Data excerpts:

_ _ _ _

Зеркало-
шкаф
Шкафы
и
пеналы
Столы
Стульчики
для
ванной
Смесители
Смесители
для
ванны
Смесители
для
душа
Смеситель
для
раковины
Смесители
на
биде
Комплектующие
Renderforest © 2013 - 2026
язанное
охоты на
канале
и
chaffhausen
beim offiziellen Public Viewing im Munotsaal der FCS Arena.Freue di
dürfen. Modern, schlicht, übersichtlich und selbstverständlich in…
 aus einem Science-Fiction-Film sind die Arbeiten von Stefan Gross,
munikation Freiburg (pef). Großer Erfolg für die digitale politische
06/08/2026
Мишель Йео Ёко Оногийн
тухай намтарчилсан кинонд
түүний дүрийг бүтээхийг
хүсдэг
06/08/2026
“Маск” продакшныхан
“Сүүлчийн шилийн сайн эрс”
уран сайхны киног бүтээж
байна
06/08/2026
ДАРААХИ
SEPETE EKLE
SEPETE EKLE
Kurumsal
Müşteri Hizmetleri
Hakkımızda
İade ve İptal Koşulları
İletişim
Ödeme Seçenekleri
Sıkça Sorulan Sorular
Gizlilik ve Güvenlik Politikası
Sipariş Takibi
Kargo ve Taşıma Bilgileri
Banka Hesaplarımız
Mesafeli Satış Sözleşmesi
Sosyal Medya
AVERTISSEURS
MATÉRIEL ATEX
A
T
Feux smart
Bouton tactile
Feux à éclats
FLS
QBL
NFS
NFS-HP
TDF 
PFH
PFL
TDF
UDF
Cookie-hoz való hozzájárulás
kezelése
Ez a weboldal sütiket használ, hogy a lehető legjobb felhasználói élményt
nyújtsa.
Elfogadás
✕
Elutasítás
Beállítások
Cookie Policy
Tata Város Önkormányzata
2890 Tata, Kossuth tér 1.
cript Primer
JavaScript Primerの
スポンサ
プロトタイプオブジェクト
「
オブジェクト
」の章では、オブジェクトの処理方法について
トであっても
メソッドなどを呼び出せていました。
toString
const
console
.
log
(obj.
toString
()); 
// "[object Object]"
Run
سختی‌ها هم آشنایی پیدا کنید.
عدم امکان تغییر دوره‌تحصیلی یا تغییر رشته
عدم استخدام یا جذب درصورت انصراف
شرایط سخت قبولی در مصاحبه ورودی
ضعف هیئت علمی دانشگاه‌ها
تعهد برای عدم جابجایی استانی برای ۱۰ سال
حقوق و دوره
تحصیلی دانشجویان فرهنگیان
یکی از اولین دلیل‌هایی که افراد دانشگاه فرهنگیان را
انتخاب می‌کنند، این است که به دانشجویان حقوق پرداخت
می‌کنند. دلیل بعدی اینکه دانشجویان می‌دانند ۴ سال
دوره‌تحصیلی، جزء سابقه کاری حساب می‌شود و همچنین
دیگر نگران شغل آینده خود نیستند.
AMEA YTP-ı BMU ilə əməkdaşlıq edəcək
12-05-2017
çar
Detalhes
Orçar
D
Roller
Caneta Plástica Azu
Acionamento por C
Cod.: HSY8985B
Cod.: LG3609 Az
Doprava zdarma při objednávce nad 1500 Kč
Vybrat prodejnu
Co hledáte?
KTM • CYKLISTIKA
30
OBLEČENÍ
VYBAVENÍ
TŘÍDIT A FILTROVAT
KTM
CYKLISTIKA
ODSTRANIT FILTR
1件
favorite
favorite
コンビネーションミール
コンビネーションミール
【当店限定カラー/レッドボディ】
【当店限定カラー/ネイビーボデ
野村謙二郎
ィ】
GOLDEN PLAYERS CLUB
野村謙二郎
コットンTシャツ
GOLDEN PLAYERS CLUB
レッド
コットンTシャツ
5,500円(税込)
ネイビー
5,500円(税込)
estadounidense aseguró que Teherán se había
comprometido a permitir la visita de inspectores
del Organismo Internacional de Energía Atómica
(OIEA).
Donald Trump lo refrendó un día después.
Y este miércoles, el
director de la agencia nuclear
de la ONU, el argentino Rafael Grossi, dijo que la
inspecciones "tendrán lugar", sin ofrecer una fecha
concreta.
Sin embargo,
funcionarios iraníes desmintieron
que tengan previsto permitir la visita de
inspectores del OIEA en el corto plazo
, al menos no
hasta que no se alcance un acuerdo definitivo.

_ _ _ _

**HOW TO COMPLETE THIS TASK:**
State the number of lines in the records that contain the string "visita". Nothing else is needed.

**SOLUTION TO THIS EXERCISE:**
2